'It's going to stop' - Zille's 'black privilege' tweet referred to DA's FedEx, says Maimane
Former DA leader and outgoing Western Cape Premier Helen Zille will be referred to the party's Federal Executive Council about her controversial "black privilege" tweet.
Two other DA MPs, Dr Michael Cardo and Ghaleb Cachalia, will also be subjected to internal processes after controversial tweets.
DA leader Mmusi Maimane and chief whip John Steenhuisen made it clear at a press conference on Tuesday that certain types of conduct on social media would not be tolerated.
In reference to his predecessor, Maimane said: "The appropriate steps have been taken in this regard. That the party will deal with it as a federal executive matter. I've certainly engaged her on this.
"What certainly cannot be happening is this view that we must be having this discussion on social media.

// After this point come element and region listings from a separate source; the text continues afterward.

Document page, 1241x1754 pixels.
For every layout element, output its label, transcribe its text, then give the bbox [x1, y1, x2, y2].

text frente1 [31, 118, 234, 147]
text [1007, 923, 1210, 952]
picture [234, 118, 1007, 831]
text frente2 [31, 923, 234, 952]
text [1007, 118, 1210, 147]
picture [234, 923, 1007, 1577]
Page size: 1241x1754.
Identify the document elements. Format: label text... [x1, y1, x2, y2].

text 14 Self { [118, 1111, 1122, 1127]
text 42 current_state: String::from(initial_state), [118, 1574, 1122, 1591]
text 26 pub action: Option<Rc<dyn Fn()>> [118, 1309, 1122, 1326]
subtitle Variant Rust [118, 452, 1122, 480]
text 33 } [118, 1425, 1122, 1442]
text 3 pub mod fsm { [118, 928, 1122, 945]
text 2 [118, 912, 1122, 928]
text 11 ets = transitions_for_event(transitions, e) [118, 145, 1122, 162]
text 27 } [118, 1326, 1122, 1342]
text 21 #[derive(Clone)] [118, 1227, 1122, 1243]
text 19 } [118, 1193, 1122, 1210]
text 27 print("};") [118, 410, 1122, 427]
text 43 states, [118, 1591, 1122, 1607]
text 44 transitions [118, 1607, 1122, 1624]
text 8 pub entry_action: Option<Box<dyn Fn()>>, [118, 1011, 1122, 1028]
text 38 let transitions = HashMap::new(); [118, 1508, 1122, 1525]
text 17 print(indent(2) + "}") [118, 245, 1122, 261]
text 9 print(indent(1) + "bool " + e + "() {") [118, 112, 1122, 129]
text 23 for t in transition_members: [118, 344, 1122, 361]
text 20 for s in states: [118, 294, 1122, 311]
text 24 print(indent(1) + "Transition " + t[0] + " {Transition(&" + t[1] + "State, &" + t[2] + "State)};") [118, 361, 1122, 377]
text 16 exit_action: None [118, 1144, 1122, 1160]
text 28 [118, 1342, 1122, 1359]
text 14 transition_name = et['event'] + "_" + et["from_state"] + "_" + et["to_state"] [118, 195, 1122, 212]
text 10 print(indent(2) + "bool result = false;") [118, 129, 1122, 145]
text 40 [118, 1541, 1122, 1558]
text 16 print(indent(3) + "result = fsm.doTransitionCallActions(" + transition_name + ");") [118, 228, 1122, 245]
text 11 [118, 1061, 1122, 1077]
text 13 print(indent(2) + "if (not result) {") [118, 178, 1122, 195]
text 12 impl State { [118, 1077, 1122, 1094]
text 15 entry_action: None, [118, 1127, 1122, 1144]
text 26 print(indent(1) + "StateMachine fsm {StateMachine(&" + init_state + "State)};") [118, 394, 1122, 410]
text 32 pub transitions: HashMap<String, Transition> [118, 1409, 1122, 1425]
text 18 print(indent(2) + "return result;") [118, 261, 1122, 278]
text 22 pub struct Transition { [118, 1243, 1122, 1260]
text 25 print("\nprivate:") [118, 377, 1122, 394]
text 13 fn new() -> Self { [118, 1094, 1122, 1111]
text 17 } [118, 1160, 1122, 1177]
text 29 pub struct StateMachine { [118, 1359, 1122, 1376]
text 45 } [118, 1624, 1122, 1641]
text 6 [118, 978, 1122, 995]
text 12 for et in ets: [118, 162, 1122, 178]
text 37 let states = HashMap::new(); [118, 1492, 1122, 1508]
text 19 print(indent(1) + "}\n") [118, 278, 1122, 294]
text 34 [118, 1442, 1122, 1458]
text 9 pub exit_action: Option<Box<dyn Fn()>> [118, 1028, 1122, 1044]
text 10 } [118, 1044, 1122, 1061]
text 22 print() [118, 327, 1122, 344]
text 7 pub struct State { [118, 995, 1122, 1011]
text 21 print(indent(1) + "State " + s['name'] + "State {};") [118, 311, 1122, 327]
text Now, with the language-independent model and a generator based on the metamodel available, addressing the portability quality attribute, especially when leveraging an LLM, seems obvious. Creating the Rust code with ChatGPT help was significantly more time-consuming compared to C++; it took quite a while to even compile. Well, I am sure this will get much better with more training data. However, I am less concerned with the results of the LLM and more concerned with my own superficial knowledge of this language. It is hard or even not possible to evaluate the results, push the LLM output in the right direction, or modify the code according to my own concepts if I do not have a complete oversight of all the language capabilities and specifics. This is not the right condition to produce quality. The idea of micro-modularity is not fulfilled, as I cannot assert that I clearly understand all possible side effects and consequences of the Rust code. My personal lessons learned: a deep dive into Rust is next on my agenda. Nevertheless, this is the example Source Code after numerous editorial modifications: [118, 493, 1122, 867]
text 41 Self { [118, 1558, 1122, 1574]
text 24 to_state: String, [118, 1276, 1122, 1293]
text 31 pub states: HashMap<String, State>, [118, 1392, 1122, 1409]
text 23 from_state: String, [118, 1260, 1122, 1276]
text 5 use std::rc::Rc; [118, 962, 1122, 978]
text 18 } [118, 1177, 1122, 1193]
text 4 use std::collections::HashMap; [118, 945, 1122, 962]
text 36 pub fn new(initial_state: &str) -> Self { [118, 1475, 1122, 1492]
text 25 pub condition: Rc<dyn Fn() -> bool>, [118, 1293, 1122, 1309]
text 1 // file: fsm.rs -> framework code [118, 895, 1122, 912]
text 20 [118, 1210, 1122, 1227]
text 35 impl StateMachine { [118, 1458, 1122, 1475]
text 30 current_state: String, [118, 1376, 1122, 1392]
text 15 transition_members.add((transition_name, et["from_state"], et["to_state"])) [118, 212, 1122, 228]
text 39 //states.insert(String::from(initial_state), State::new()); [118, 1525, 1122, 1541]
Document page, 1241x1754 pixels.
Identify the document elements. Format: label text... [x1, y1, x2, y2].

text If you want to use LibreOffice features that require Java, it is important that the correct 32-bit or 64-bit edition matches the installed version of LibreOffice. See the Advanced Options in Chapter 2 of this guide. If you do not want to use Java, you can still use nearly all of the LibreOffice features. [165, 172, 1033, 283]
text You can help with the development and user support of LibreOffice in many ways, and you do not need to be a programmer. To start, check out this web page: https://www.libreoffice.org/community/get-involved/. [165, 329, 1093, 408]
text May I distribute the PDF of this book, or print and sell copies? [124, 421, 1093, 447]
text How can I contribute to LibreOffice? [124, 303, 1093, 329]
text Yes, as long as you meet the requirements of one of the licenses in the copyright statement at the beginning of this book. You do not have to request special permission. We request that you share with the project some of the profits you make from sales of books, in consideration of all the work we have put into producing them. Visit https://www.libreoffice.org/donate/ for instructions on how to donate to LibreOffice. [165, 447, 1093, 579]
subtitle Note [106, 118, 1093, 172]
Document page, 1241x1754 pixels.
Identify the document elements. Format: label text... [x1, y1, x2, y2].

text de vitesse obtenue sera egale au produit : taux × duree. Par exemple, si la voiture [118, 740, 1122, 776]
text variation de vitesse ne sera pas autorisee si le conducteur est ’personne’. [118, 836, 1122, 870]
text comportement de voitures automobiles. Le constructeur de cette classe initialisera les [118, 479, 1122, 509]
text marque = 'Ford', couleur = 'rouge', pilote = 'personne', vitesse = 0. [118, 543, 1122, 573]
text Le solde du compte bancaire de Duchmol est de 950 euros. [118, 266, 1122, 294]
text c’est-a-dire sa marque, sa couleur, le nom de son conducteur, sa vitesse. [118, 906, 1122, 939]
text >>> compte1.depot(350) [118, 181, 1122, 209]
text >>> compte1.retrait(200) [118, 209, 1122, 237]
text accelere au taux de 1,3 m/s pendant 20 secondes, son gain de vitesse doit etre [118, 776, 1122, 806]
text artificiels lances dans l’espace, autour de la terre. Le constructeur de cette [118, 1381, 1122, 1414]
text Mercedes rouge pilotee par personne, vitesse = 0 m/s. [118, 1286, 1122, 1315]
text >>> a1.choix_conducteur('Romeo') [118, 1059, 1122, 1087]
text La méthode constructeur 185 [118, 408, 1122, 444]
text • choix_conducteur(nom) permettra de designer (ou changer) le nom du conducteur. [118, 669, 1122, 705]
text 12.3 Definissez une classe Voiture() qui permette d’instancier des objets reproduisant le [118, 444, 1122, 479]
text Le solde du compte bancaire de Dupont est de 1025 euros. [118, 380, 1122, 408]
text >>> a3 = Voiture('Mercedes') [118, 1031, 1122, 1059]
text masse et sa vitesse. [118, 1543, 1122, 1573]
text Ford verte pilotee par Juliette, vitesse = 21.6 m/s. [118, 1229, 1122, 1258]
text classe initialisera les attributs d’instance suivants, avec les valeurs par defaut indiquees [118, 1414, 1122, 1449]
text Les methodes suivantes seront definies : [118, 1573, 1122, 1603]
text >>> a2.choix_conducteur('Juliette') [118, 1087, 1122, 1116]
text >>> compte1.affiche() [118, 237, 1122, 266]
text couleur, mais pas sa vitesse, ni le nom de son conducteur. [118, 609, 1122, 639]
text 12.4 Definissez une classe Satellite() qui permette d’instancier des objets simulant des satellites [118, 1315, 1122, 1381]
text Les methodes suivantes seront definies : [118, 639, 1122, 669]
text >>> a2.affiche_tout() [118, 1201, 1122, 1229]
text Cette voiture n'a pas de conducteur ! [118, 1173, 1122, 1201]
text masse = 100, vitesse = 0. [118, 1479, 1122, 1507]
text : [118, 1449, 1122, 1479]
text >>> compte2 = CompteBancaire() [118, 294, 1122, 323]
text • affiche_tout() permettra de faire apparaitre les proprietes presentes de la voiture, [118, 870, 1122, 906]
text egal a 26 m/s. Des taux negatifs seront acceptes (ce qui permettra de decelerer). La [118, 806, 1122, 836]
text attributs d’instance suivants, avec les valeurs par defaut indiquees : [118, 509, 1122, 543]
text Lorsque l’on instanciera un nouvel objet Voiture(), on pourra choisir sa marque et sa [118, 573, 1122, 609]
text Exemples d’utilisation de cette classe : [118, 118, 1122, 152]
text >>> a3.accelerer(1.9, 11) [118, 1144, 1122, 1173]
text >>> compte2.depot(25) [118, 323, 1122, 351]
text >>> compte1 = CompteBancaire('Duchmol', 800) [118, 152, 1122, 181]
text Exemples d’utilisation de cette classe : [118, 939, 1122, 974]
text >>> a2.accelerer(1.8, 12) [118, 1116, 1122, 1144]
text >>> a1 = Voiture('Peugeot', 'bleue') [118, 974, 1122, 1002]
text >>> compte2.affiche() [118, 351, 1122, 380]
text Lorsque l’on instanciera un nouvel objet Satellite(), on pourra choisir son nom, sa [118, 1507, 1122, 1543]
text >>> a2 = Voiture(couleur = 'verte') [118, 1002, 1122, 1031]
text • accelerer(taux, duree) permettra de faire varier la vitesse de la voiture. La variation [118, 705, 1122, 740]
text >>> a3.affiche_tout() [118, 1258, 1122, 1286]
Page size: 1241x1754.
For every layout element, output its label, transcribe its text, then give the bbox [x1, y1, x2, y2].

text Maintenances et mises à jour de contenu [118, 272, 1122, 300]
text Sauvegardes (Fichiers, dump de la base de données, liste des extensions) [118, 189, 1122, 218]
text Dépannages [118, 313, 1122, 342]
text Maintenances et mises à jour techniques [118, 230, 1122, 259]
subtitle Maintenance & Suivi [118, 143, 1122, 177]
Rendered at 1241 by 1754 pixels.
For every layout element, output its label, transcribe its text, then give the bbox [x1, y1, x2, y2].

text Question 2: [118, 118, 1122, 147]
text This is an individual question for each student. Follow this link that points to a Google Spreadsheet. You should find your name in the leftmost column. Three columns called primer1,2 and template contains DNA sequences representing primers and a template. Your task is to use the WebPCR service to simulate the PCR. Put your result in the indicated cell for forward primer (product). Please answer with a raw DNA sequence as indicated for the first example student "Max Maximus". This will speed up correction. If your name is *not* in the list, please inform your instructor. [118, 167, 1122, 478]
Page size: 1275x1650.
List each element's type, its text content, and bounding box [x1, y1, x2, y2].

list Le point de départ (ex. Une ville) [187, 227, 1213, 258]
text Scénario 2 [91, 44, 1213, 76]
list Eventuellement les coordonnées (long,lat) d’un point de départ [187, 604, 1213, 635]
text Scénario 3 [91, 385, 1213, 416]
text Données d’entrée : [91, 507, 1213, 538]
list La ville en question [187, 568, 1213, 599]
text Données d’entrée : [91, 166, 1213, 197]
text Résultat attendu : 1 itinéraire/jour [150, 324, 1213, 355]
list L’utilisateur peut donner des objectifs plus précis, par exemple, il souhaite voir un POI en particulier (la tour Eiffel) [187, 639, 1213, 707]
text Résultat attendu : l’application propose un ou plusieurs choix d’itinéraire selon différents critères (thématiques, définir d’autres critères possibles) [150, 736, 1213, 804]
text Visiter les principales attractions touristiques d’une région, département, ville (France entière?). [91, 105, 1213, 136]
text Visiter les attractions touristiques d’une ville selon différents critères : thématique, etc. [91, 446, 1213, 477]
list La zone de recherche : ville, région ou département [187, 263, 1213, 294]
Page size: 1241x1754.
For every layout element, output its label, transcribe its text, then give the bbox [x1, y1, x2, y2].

"No, we are a disciplined organisation."
He said public discussions on controversial topics on social media was going to stop.
"It's going to stop. We must focus now. We've got a lot work to do."
'I do not agree with the views'
Asked about his thoughts on Zille's tweet, Maimane started his answer amid sniggers from journalists and some MPs present: "You ask me about the twit… the, uhm, tweet."
He then spoke passionately on the topic.
"Let me say this categorically: I do not agree with the views that have been put forward by the former premier of the Western Cape. The discussion about privilege in this country is a function not only of our history… which advantaged a particular race over another, but it is also a function of what the last number of years has done in government where we have failed to create access to opportunity for all South Africans and ensuring that ultimately more South Africans can, in fact, be included in our economy.
"The resolution of that challenge, is not a function of discussing black privilege or white privilege. It is a discussion of asking black South Africans and white South Africans to address a historical injustice. And therefore any view that seeks to polarise on the basis of race is not a view I will support."
He said the focus must be on black and white South Africans to work together to address injustices.
The debate started by Zille's tweets "pits one race versus the other".
"Our job, when we talk about uniting people at the centre, must be on shared values, not a federation of races.
"We are dealing with an economy that is unequal, and that must be the focus."
Last week DA MP Ghaleb Cachalia claimed that radio personality Eusebius McKaiser applied to be a DA MP and then added: "Nothing quite like a woman scorned..."
Many Twitter users criticised Cachalia for the "homophobic, misogynistic" comment.
In the resulting twitter-storm, Cachalia in several tweets denied that it is homophobic and stated that he has many gay friends.
DA MP Dr Michael Cardo meanwhile responded to someone who criticised a tweet of his by referring to Pieter Howes, who recently committed suicide after a battle with depression.
"Hell's bells, it’s like Pieter Howes has been reincarnated with Tourette’s syndrome," Cardo tweeted.
Many Twitter-users deemed this insensitive and offensive.
In reference to Cardo and Cachalia, Steenhuisen said: "We have a social media policy that governs members' behaviour on social media. Both the members concerned have been referred to an internal process that's currently underway."
He said the outcome will be communicated once concluded.
"We may be a party of individuals, but we also acknowledge the fact that we are a team here in Parliament, and when damage is done by someone in their individual capacity, who is themselves a public representative we can't claim it is done in a personal, private capacity, because it has an impact on the organisation," Steenhuisen said.